Dr. Dennis Assanis continues to find ways to take engineering impacts to new heights through collaboration with experts in fields ranging from healthcare to art.
“You really need to consider all aspects, especially if you want a bigger impact,” Assanis said. “A lot of our education in the future needs to be more creative and more interdisciplinary if the intent is to make a greater contribution to society.”
Assanis, president of the University of Delaware, met with graduate students on March 21 as part of the Department of Mechanical Engineering’s Fowler Distinguished Lecture Series at Texas A&M University. Before becoming university president in 2016, Assanis served as provost and senior vice president for academic affairs at Stony Brook University and as vice president for Brookhaven National Laboratory Affairs. He previously taught and conducted research at the University of Michigan and the University of Illinois at Urbana-Champaign.
Growing up in Athens, Greece, Assanis said he remembers how education in his formative years took a holistic approach and included topics ranging from the sciences to liberal arts. He said taking a similar mindset with an engineering education is beneficial to engineers, who tend to be more analytical and systems-oriented.
“What is nice in general about engineers is that their training prepares them well to think analytically, to think about every problem as a big system that has some input, some output and some constraints,” Assanis said. “With that kind of analytical thinking, you can approach problems at least to a degree, but that’s not enough because of all these other factors; the people factors, the emotional factors, the constraints that you have around the world.”
Assanis said it is important to place engineering within the context of the broader environment that encompasses society, economic and political aspects.
“If it is engineering for engineers, it won’t quite have the same impact,” Assanis said. “It needs to be engineering for the world.”
Assanis received his bachelor’s degree in marine engineering from Newcastle University in England.
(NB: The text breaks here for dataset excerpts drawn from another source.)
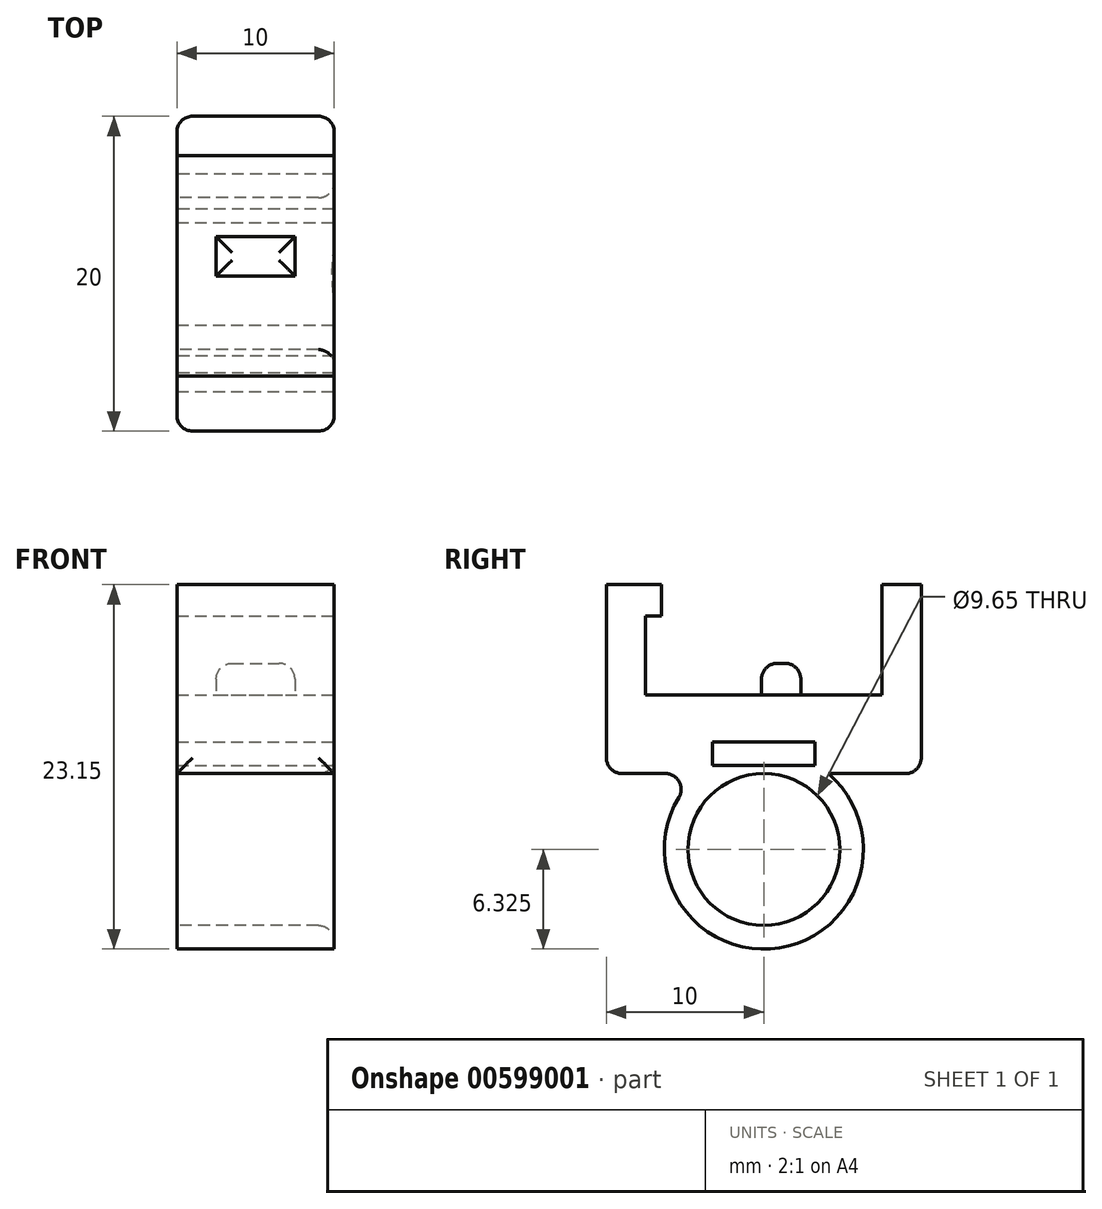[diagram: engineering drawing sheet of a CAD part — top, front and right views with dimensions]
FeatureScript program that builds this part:
annotation { "Feature Type Name" : "Feature", "Feature Type Description" : "" }
export const myFeature = defineFeature(function(context is Context, id is Id, definition is map)
    precondition{}
    {
        {
            var Q0;
            Q0=qCreatedBy(makeId("Top.planeOp"),FACE);
            var sketch = newSketch(context, id + "F0", { "sketchPlane" : qUnion([Q0])});
            skLineSegment(sketch, "E0.bottom", {"start": v(5, -10) * mm, "end": v(-5, -10) * mm});
            skLineSegment(sketch, "E0.top", {"start": v(5, 10) * mm, "end": v(-5, 10) * mm});
            skLineSegment(sketch, "E0.left", {"start": v(5, -10) * mm, "end": v(5, 10) * mm});
            skLineSegment(sketch, "E0.right", {"start": v(-5, -10) * mm, "end": v(-5, 10) * mm});
            skPoint(sketch, "E0.middle", {"position": v(0, 0) * mm});
            skSolve(sketch);
        }
        {
            var Q0;
            Q0 = qSketchRegion(id + "F0", true);
            extrude(context, id + "F1", {"entities" : qUnion([Q0]), "depth" : 5 * mm, "offsetDistance" : 25 * mm});
        }
        {
            var Q0;
            Q0=makeQuery(id+"F1.opExtrude","CAP_FACE",FACE,{"disambiguationData":[OSD([sQuery(id+"F0.wireOp",EDGE,"E0.bottom"),sQuery(id+"F0.wireOp",EDGE,"E0.top"),sQuery(id+"F0.wireOp",EDGE,"E0.left"),sQuery(id+"F0.wireOp",EDGE,"E0.right")])],"isStart":false});
            var sketch = newSketch(context, id + "F2", { "sketchPlane" : qUnion([Q0])});
            skLineSegment(sketch, "E1.bottom", {"start": v(-5, -7.5) * mm, "end": v(5, -7.5) * mm});
            skLineSegment(sketch, "E1.top", {"start": v(-5, -10) * mm, "end": v(5, -10) * mm});
            skLineSegment(sketch, "E1.left", {"start": v(-5, -7.5) * mm, "end": v(-5, -10) * mm});
            skLineSegment(sketch, "E1.right", {"start": v(5, -7.5) * mm, "end": v(5, -10) * mm});
            skLineSegment(sketch, "E2.MirrorCS", {"start": v(-5, 7.5) * mm, "end": v(5, 7.5) * mm});
            skLineSegment(sketch, "E3.MirrorCS", {"start": v(-5, 7.5) * mm, "end": v(-5, 10) * mm});
            skLineSegment(sketch, "E4.MirrorCS", {"start": v(-5, 10) * mm, "end": v(5, 10) * mm});
            skLineSegment(sketch, "E5.MirrorCS", {"start": v(5, 7.5) * mm, "end": v(5, 10) * mm});
            skSolve(sketch);
        }
        {
            var Q0;
            Q0 = qSketchRegion(id + "F2", true);
            extrude(context, id + "F3", {"entities" : qUnion([Q0]), "operationType" : NewBodyOperationType.ADD, "depth" : 7 * mm, "offsetDistance" : 25 * mm});
        }
        {
            var Q0;
            Q0=makeQuery(id+"F3.opExtrude","SWEPT_FACE",FACE,{"disambiguationData":[OSD([sQuery(id+"F2.wireOp",EDGE,"E1.bottom")])]});
            var sketch = newSketch(context, id + "F4", { "sketchPlane" : qUnion([Q0])});
            skLineSegment(sketch, "E6.bottom", {"start": v(5, 12) * mm, "end": v(-5, 12) * mm});
            skLineSegment(sketch, "E6.top", {"start": v(5, 10) * mm, "end": v(-5, 10) * mm});
            skLineSegment(sketch, "E6.left", {"start": v(5, 12) * mm, "end": v(5, 10) * mm});
            skLineSegment(sketch, "E6.right", {"start": v(-5, 12) * mm, "end": v(-5, 10) * mm});
            skSolve(sketch);
        }
        {
            var Q0;
            Q0 = qSketchRegion(id + "F4", true);
            extrude(context, id + "F5", {"entities" : qUnion([Q0]), "operationType" : NewBodyOperationType.ADD, "depth" : 1 * mm, "offsetDistance" : 25 * mm});
        }
        {
            var Q0;
            Q0=makeQuery(id+"F1.opExtrude","CAP_FACE",FACE,{"disambiguationData":[OSD([sQuery(id+"F0.wireOp",EDGE,"E0.bottom"),sQuery(id+"F0.wireOp",EDGE,"E0.top"),sQuery(id+"F0.wireOp",EDGE,"E0.left"),sQuery(id+"F0.wireOp",EDGE,"E0.right")])],"isStart":false});
            var sketch = newSketch(context, id + "F6", { "sketchPlane" : qUnion([Q0])});
            skLineSegment(sketch, "E7.bottom", {"start": v(-2.5, 2.35) * mm, "end": v(2.5, 2.35) * mm});
            skLineSegment(sketch, "E7.top", {"start": v(-2.5, -0.15) * mm, "end": v(2.5, -0.15) * mm});
            skLineSegment(sketch, "E7.left", {"start": v(-2.5, 2.35) * mm, "end": v(-2.5, -0.15) * mm});
            skLineSegment(sketch, "E7.right", {"start": v(2.5, 2.35) * mm, "end": v(2.5, -0.15) * mm});
            skSolve(sketch);
        }
        {
            var Q0;
            Q0 = qSketchRegion(id + "F6", true);
            extrude(context, id + "F7", {"entities" : qUnion([Q0]), "operationType" : NewBodyOperationType.ADD, "depth" : 2 * mm, "offsetDistance" : 25 * mm});
        }
        {
            var Q0;
            Q0=makeQuery(id+"F3.opExtrude","CAP_EDGE",EDGE,{"disambiguationData":[OSD([sQuery(id+"F2.wireOp",EDGE,"E2.MirrorCS")])],"isStart":true});
            var Q1;
            Q1=makeQuery(id+"F3.opExtrude","CAP_EDGE",EDGE,{"disambiguationData":[OSD([sQuery(id+"F2.wireOp",EDGE,"E1.bottom")])],"isStart":true});
            var Q2;
            Q2=makeQuery(id+"F1.opExtrude","CAP_EDGE",EDGE,{"disambiguationData":[OSD([sQuery(id+"F0.wireOp",EDGE,"E0.top")])],"isStart":true});
            var Q3;
            Q3=makeQuery(id+"F1.opExtrude","CAP_EDGE",EDGE,{"disambiguationData":[OSD([sQuery(id+"F0.wireOp",EDGE,"E0.bottom")])],"isStart":true});
            var Q4;
            Q4=makeQuery(id+"F3.boolean.opBoolean","MERGE",EDGE,{"derivedFrom":[makeQuery(id+"F1.opExtrude","SWEPT_EDGE",EDGE,{"disambiguationData":[OSD([sQuery(id+"F0.wireOp",EDGE,"E0.bottom"),sQuery(id+"F0.wireOp",EDGE,"E0.left")])]}),makeQuery(id+"F3.opExtrude","SWEPT_EDGE",EDGE,{"disambiguationData":[OSD([sQuery(id+"F2.wireOp",EDGE,"E1.top"),sQuery(id+"F2.wireOp",EDGE,"E1.right")])]})]});
            var Q5;
            Q5=makeQuery(id+"F3.boolean.opBoolean","MERGE",EDGE,{"derivedFrom":[makeQuery(id+"F1.opExtrude","SWEPT_EDGE",EDGE,{"disambiguationData":[OSD([sQuery(id+"F0.wireOp",EDGE,"E0.bottom"),sQuery(id+"F0.wireOp",EDGE,"E0.right")])]}),makeQuery(id+"F3.opExtrude","SWEPT_EDGE",EDGE,{"disambiguationData":[OSD([sQuery(id+"F2.wireOp",EDGE,"E1.top"),sQuery(id+"F2.wireOp",EDGE,"E1.left")])]})]});
            var Q6;
            Q6=makeQuery(id+"F3.boolean.opBoolean","MERGE",EDGE,{"derivedFrom":[makeQuery(id+"F1.opExtrude","SWEPT_EDGE",EDGE,{"disambiguationData":[OSD([sQuery(id+"F0.wireOp",EDGE,"E0.top"),sQuery(id+"F0.wireOp",EDGE,"E0.left")])]}),makeQuery(id+"F3.opExtrude","SWEPT_EDGE",EDGE,{"disambiguationData":[OSD([sQuery(id+"F2.wireOp",EDGE,"E4.MirrorCS"),sQuery(id+"F2.wireOp",EDGE,"E5.MirrorCS")])]})]});
            var Q7;
            Q7=makeQuery(id+"F3.boolean.opBoolean","MERGE",EDGE,{"derivedFrom":[makeQuery(id+"F1.opExtrude","SWEPT_EDGE",EDGE,{"disambiguationData":[OSD([sQuery(id+"F0.wireOp",EDGE,"E0.top"),sQuery(id+"F0.wireOp",EDGE,"E0.right")])]}),makeQuery(id+"F3.opExtrude","SWEPT_EDGE",EDGE,{"disambiguationData":[OSD([sQuery(id+"F2.wireOp",EDGE,"E3.MirrorCS"),sQuery(id+"F2.wireOp",EDGE,"E4.MirrorCS")])]})]});
            var Q8;
            Q8=makeQuery(id+"F7.opExtrude","CAP_FACE",FACE,{"disambiguationData":[OSD([sQuery(id+"F6.wireOp",EDGE,"E7.bottom"),sQuery(id+"F6.wireOp",EDGE,"E7.top"),sQuery(id+"F6.wireOp",EDGE,"E7.left"),sQuery(id+"F6.wireOp",EDGE,"E7.right")])],"isStart":false});
            fillet(context, id + "F8", {"entities" : qUnion([Q0, Q1, Q2, Q3, Q4, Q5, Q6, Q7, Q8]), "radius" : 1 * mm, "tangentPropagation" : true, "allowEdgeOverflow" : false});
        }
        {
            var Q0;
            Q0=makeQuery(id+"F5.boolean.opBoolean","MERGE",FACE,{"derivedFrom":[makeQuery(id+"F3.boolean.opBoolean","MERGE",FACE,{"derivedFrom":[makeQuery(id+"F1.opExtrude","SWEPT_FACE",FACE,{"disambiguationData":[OSD([sQuery(id+"F0.wireOp",EDGE,"E0.left")])]}),makeQuery(id+"F3.opExtrude","SWEPT_FACE",FACE,{"disambiguationData":[OSD([sQuery(id+"F2.wireOp",EDGE,"E1.right")])]}),makeQuery(id+"F3.opExtrude","SWEPT_FACE",FACE,{"disambiguationData":[OSD([sQuery(id+"F2.wireOp",EDGE,"E5.MirrorCS")])]})]}),makeQuery(id+"F5.opExtrude","SWEPT_FACE",FACE,{"disambiguationData":[OSD([sQuery(id+"F4.wireOp",EDGE,"E6.right")])]})]});
            var sketch = newSketch(context, id + "F9", { "sketchPlane" : qUnion([Q0])});
            skLineSegment(sketch, "E8.bottom", {"start": v(-3.25, 2) * mm, "end": v(3.25, 2) * mm});
            skLineSegment(sketch, "E8.top", {"start": v(-3.25, 0.5) * mm, "end": v(3.25, 0.5) * mm});
            skLineSegment(sketch, "E8.left", {"start": v(-3.25, 2) * mm, "end": v(-3.25, 0.5) * mm});
            skLineSegment(sketch, "E8.right", {"start": v(3.25, 2) * mm, "end": v(3.25, 0.5) * mm});
            skSolve(sketch);
        }
        {
            var Q0;
            Q0 = qSketchRegion(id + "F9", true);
            extrude(context, id + "F10", {"entities" : qUnion([Q0]), "operationType" : NewBodyOperationType.REMOVE, "endBound" : BoundingType.THROUGH_ALL, "oppositeDirection" : true, "depth" : 25 * mm, "offsetDistance" : 25 * mm});
        }
        {
            var Q0;
            Q0=qCreatedBy(makeId("Right.planeOp"),FACE);
            var sketch = newSketch(context, id + "F11", { "sketchPlane" : qUnion([Q0])});
            skCircle(sketch, "E9", {"center": v(0, -4.83) * mm, "radius": 4.83 * mm});
            skArc(sketch, "E10", {"start": v(-4.09, 0) * mm, "mid": v(0, -11.15) * mm, "end": v(4.09, 0) * mm});
            skLineSegment(sketch, "E11", {"start": v(4.09, 0) * mm, "end": v(-4.09, 0) * mm});
            skSolve(sketch);
        }
        {
            var Q0;
            Q0 = qSketchRegion(id + "F11", true);
            extrude(context, id + "F12", {"entities" : qUnion([Q0]), "operationType" : NewBodyOperationType.ADD, "endBound" : BoundingType.SYMMETRIC, "depth" : 10 * mm, "offsetDistance" : 25 * mm});
        }
        {
            var Q0;
            Q0=makeQuery(id+"F12.boolean.opBoolean","MERGE",FACE,{"derivedFrom":[makeQuery(id+"F5.boolean.opBoolean","MERGE",FACE,{"derivedFrom":[makeQuery(id+"F3.boolean.opBoolean","MERGE",FACE,{"derivedFrom":[makeQuery(id+"F1.opExtrude","SWEPT_FACE",FACE,{"disambiguationData":[OSD([sQuery(id+"F0.wireOp",EDGE,"E0.right")])]}),makeQuery(id+"F3.opExtrude","SWEPT_FACE",FACE,{"disambiguationData":[OSD([sQuery(id+"F2.wireOp",EDGE,"E1.left")])]}),makeQuery(id+"F3.opExtrude","SWEPT_FACE",FACE,{"disambiguationData":[OSD([sQuery(id+"F2.wireOp",EDGE,"E3.MirrorCS")])]})]}),makeQuery(id+"F5.opExtrude","SWEPT_FACE",FACE,{"disambiguationData":[OSD([sQuery(id+"F4.wireOp",EDGE,"E6.left")])]})]}),makeQuery(id+"F12.opExtrude","CAP_FACE",FACE,{"disambiguationData":[OSD([sQuery(id+"F11.wireOp",EDGE,"E10"),sQuery(id+"F11.wireOp",EDGE,"E11")])],"isStart":true})]});
            var sketch = newSketch(context, id + "F13", { "sketchPlane" : qUnion([Q0])});
            skCircle(sketch, "E12", {"center": v(0, -4.83) * mm, "radius": 4.83 * mm});
            skSolve(sketch);
        }
        {
            var Q0;
            Q0 = qSketchRegion(id + "F13", true);
            extrude(context, id + "F14", {"entities" : qUnion([Q0]), "operationType" : NewBodyOperationType.REMOVE, "endBound" : BoundingType.THROUGH_ALL, "oppositeDirection" : true, "depth" : 25 * mm, "offsetDistance" : 25 * mm});
        }
        {
            var Q0;
            {var subQ0=sQuery(id+"F11.wireOp",EDGE,"E11");var subQ1=sQuery(id+"F11.wireOp",EDGE,"E10");Q0=makeQuery(id+"F12.opExtrude","SWEPT_EDGE",EDGE,{"disambiguationData":[OSD([subQ1,subQ0]),TDD([makeQuery(id+"F11.imprint","INTERSECT",VERTEX,{"disambiguationData":[OD(1.0)],"derivedFrom":[subQ1,subQ0]})])]});}
            var Q1;
            {var subQ0=sQuery(id+"F11.wireOp",EDGE,"E11");var subQ1=sQuery(id+"F11.wireOp",EDGE,"E10");Q1=makeQuery(id+"F12.opExtrude","SWEPT_EDGE",EDGE,{"disambiguationData":[OSD([subQ1,subQ0]),TDD([makeQuery(id+"F11.imprint","INTERSECT",VERTEX,{"disambiguationData":[OD(0.0)],"derivedFrom":[subQ1,subQ0]})])]});}
            var Q2;
            Q2=makeQuery(id+"F14.boolean.opBoolean","COPY",EDGE,{"derivedFrom":makeQuery(id+"F14.opExtrude","CAP_EDGE",EDGE,{"disambiguationData":[OSD([sQuery(id+"F13.wireOp",EDGE,"E12")])],"isStart":true})});
            var Q3;
            Q3=makeQuery(id+"F14.boolean.opBoolean","INTERSECT",EDGE,{"derivedFrom":[makeQuery(id+"F12.boolean.opBoolean","MERGE",FACE,{"derivedFrom":[makeQuery(id+"F5.boolean.opBoolean","MERGE",FACE,{"derivedFrom":[makeQuery(id+"F3.boolean.opBoolean","MERGE",FACE,{"derivedFrom":[makeQuery(id+"F1.opExtrude","SWEPT_FACE",FACE,{"disambiguationData":[OSD([sQuery(id+"F0.wireOp",EDGE,"E0.left")])]}),makeQuery(id+"F3.opExtrude","SWEPT_FACE",FACE,{"disambiguationData":[OSD([sQuery(id+"F2.wireOp",EDGE,"E1.right")])]}),makeQuery(id+"F3.opExtrude","SWEPT_FACE",FACE,{"disambiguationData":[OSD([sQuery(id+"F2.wireOp",EDGE,"E5.MirrorCS")])]})]}),makeQuery(id+"F5.opExtrude","SWEPT_FACE",FACE,{"disambiguationData":[OSD([sQuery(id+"F4.wireOp",EDGE,"E6.right")])]})]}),makeQuery(id+"F12.opExtrude","CAP_FACE",FACE,{"disambiguationData":[OSD([sQuery(id+"F11.wireOp",EDGE,"E10"),sQuery(id+"F11.wireOp",EDGE,"E11")])],"isStart":false})]}),makeQuery(id+"F14.opExtrude","SWEPT_FACE",FACE,{"disambiguationData":[OSD([sQuery(id+"F13.wireOp",EDGE,"E12")])]})]});
            fillet(context, id + "F15", {"entities" : qUnion([Q0, Q1, Q2, Q3]), "radius" : 1 * mm, "tangentPropagation" : true, "allowEdgeOverflow" : false});
        }
    });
At the Massachusetts Institute of Technology (MIT) he earned master’s degrees in naval architecture and marine engineering, mechanical engineering and management. He also earned a doctoral degree in power and propulsion while at MIT.
“I went into engineering because it felt to me more analytical and more systems-oriented than some of the other fields,” Assanis said. “But I didn’t lose sight of the fact that you need to continue to have your grounding in the social and environmental aspects that are happening around you. Communication, collaboration and social skills are important.”
He emphasized the role and contributions of his wife, Eleni, and their two sons in expanding his interdisciplinary perspective on a wide range of topics throughout his life.
Assanis said there are some challenges to developing a more interdisciplinary approach to an engineering career. One example is that the awards system in academia, especially in the early years of a career, are based on individual contributions and research. He feels that researchers can benefit from having a mixture of independent work to build credentials and collaborative work with others.
With an engineering degree, Assanis said the sky is the limit, even if graduates use their knowledge and skills in unconventional ways. He has known engineering majors who have become doctors, lawyers and even priests.
“It’s such excellent preparation,” he said. “Some of the best doctors I have encountered were the ones who actually had an undergraduate degree in engineering, preferably mechanical engineering, because they knew how to analyze what is going on with your condition with logic.”
Assanis’ visit for his seminar was his first time at Texas A&M. He said he enjoyed meeting Aggies and touring different parts of campus.
“I’ve always heard great things about Texas A&M and especially about the engineering program,” he said. “It is really one of the power houses in engineering, so anybody in the field of engineering aspires at some point in their life to pay a visit and see what the campus has to offer.”
Assanis is a distinguished educator with a wide range of academic leadership experience and a worldwide reputation as a scholar and expert in both fundamental and applied studies of internal combustion engines and energy systems. He was elected as a member of the National Academy of Engineering in 2008.
His advice to future engineers was to embrace the other disciplines, ranging from public policy and social studies to the business world and health sciences.
“You’re going to have an even stronger impact,” Assanis said. “Even though you’re very good in engineering, I think it’s important that you collaborate with all the other sciences to make a bigger impact.”
The Fowler Distinguished Lecture Series invites nationally recognized engineers and scientists to lecture as part of the graduate department seminar class.